Victor Hugo said “that music expresses that which cannot be said and on which it is impossible to be silent.” What an incredible thought! I do certainly believe that music allows us to tap into another facet of explanation and expression. It’s another way to teach, and another way we can learn. Believing this, I knew there had to be some deeper and innate mystery; I think part of that mystery is the intimate relation between music and lyrics.

It’s very simple, I think. A song has music and lyrics, but a good song has music that is for specific lyrics. How can we identify good songs? It’s a radical move — outrageous, maybe even absurd — to bring a standard into what has always been a subjectively and opinion driven art. That is why I don’t think it’s necessary to identify what a good song is. I imagine it’s challenging enough just to try and write a song. A good song will be different for everyone. A good song will have music that partners with the lyrics to deliver something that only music can deliver. That will be different for everyone.

Lately, in the past month, I’ve been responding in my conversations with, “I believe you.”

You know that bigger guy that was covering me? Every time he was guarding me, he elbowed me.

Really? Wow. I believe you, man.

What is belief? Belief is a surge of encouragement. It makes you fearless, but being fearless simply means you devalue your fears. Your hesitations and reservations are acknowledged, but when you believe — or if someone else believes in you — those fears vanish, and it is only you and your challenge. ((It’s interesting to notice that belief is something that depends on struggle. Without struggle, is there any basis for belief? Without struggle, belief would have no basis. Everything would be, and, under that circumstance, if all is as it is, then you need not believe. Even in menial beliefs such as believing that the grass is green, and that your fingernails are yours, struggle exists in that the grass may be purple, and your fingernails may be the rightful property of a beluga whale. Then, we might ask, do we believe what we know? Or how does belief become knowledge, or knowledge belief?))

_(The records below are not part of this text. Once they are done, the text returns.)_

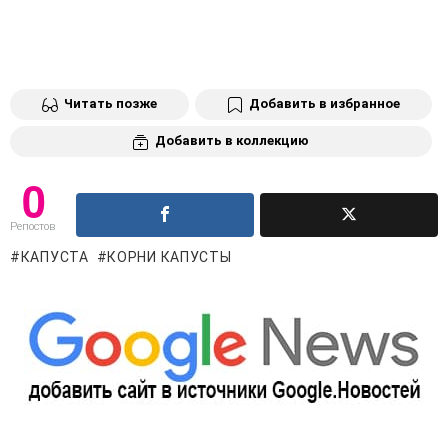
Читать позже
Добавить в избранное
Добавить в коллекцию
0
Репостов
КАПУСТА
КОРНИ КАПУСТЫ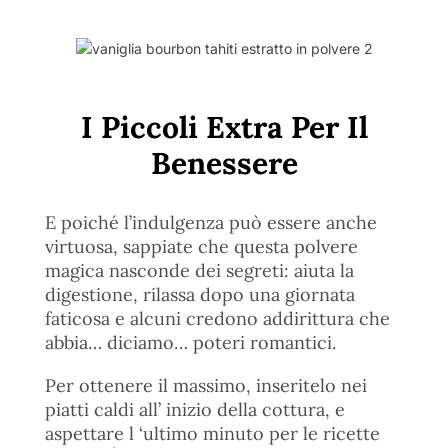
I Piccoli Extra Per Il
Benessere
E poiché l’indulgenza può essere anche
virtuosa, sappiate che questa polvere
magica nasconde dei segreti: aiuta la
digestione, rilassa dopo una giornata
faticosa e alcuni credono addirittura che
abbia… diciamo… poteri romantici.
Per ottenere il massimo, inseritelo nei
piatti caldi all’ inizio della cottura, e
aspettare l ‘ultimo minuto per le ricette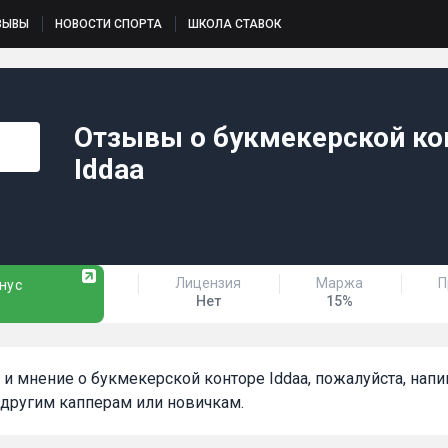
ЗЫВЫ
НОВОСТИ СПОРТА
ШКОЛА СТАВОК
Отзывы о букмекерской ко
Iddaa
Лицензия
Маржа
П
нус
Нет
15%
т и мнение о букмекерской конторе Iddaa, пожалуйста, нап
другим капперам или новичкам.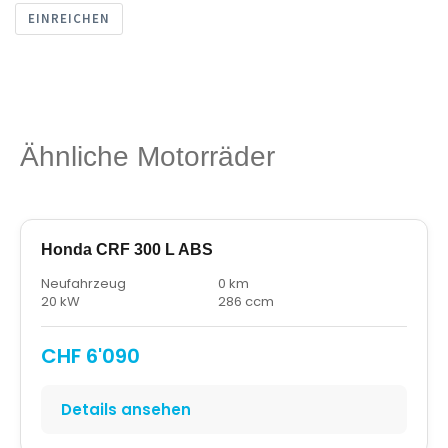
EINREICHEN
Ähnliche Motorräder
Honda CRF 300 L ABS
Neufahrzeug
0 km
20 kW
286 ccm
CHF 6'090
Details ansehen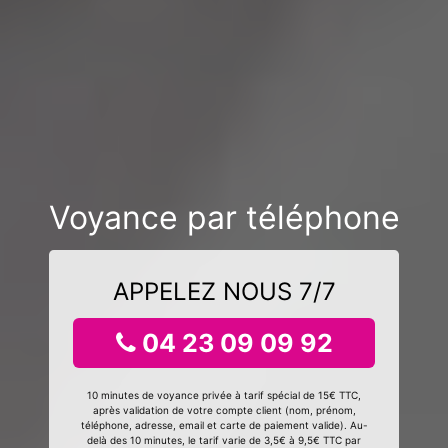
Voyance par téléphone
APPELEZ NOUS 7/7
04 23 09 09 92
10 minutes de voyance privée à tarif spécial de 15€ TTC,
après validation de votre compte client (nom, prénom,
téléphone, adresse, email et carte de paiement valide). Au-
delà des 10 minutes, le tarif varie de 3,5€ à 9,5€ TTC par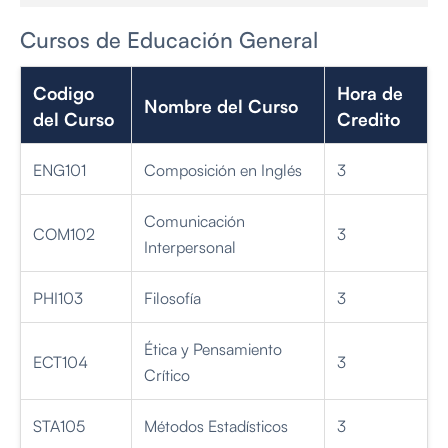
Cursos de Educación General
Codigo
Hora de
Nombre del Curso
del Curso
Credito
ENG101
Composición en Inglés
3
Comunicación
COM102
3
Interpersonal
PHI103
Filosofía
3
Ética y Pensamiento
ECT104
3
Crítico
STA105
Métodos Estadísticos
3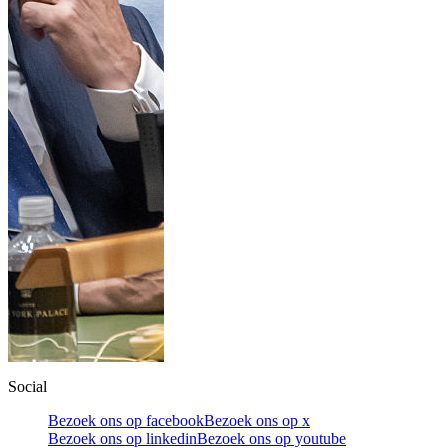
Social
Bezoek ons op facebook
Bezoek ons op x
Bezoek ons op linkedin
Bezoek ons op youtube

I hope that I am not saying this phrase in vain or making it trite. Belief, like love, is something precious, and it should be carefully spent. ((If you are convicted of a belief, you should have no fear in testing it, looking for reasons to not believe, but with the faith that you will never find a reason to disbelieve, yet with the rationale to accept what cannot be believed. I wonder, do we believe in this capacity that often? I don’t think so; believing in something is one of the hardest things we’ll ever do. (borrowed from Prefontaine) ))

This is a very silly post. I thought I’d share it anyway.

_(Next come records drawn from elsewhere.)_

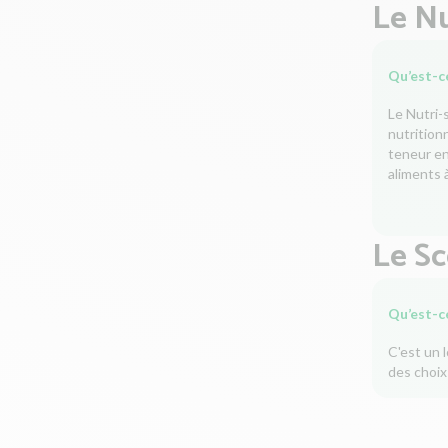
Le Nu
Qu’est-ce
Le Nutri-
nutrition
teneur en 
aliments à
Le S
Qu’est-c
C'est un 
des choix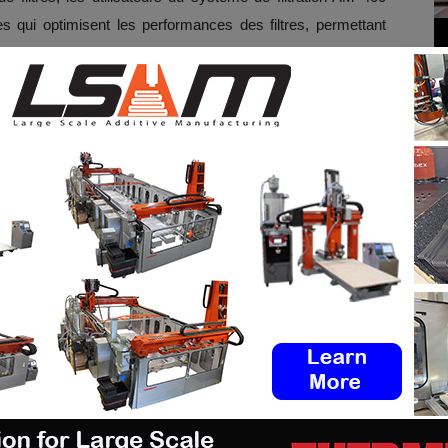
es qui optimisent les performances des filtres, permettant
et de coordonner les échanges en fonction des calendriers de
 marque une avancée significative dans la technologie
et constitue un élément important de la stratégie globale d’un
tout en contribuant à préserver la qualité des produits et les
.
itement
les offres d’emploi de l’industrie de la FA sur
a notre tableau d’offres d’emploi. N’hésitez pas à nous
scrire à notre newsletter hebdomadaire
Si vous avez une innovation à partager pour le prochain
s avez un article à faire connaître, n’hésitez pas à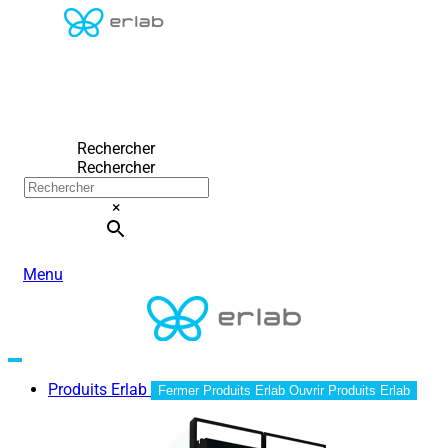
Rechercher
Rechercher
×
Menu
Produits Erlab
Fermer Produits Erlab
Ouvrir Produits Erlab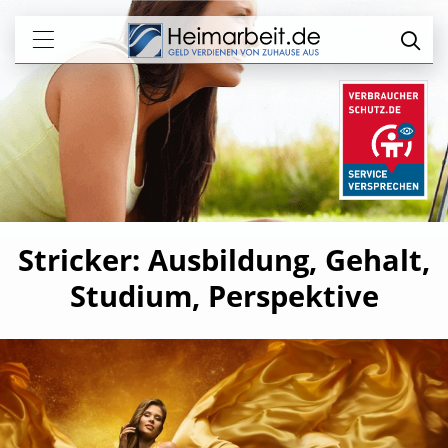
Stricker: Ausbildung, Gehalt,
Studium, Perspektive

It was probably 3/4 of the way into my second semester of college that I started to think that I could possibly be a philosopher-king. This is, of course, an absurd idea, if only for the reason that I have no desire to govern a group of persons. This doesn’t take into account the qualifications for a philosopher-king either, of which I certainly would not qualify for or pass.

The philosopher-king (or queen) is found in The Republic of Plato. These philosopher-kings are meticulously trained in arts that include mathematics and dialectic amongst others. They are gentle, yet spirited, and are an imposing sculpture of human flesh. Perhaps the most important quality is their focus on the Idea of the Good. It brings them upward, and out of Plato’s Cave. Above all of this, they have no desire to lead or rule. They must, Plato asserts, be forced to rule.

I have no desire to rule. You would have to force me. Therefore, I am the philosopher-king.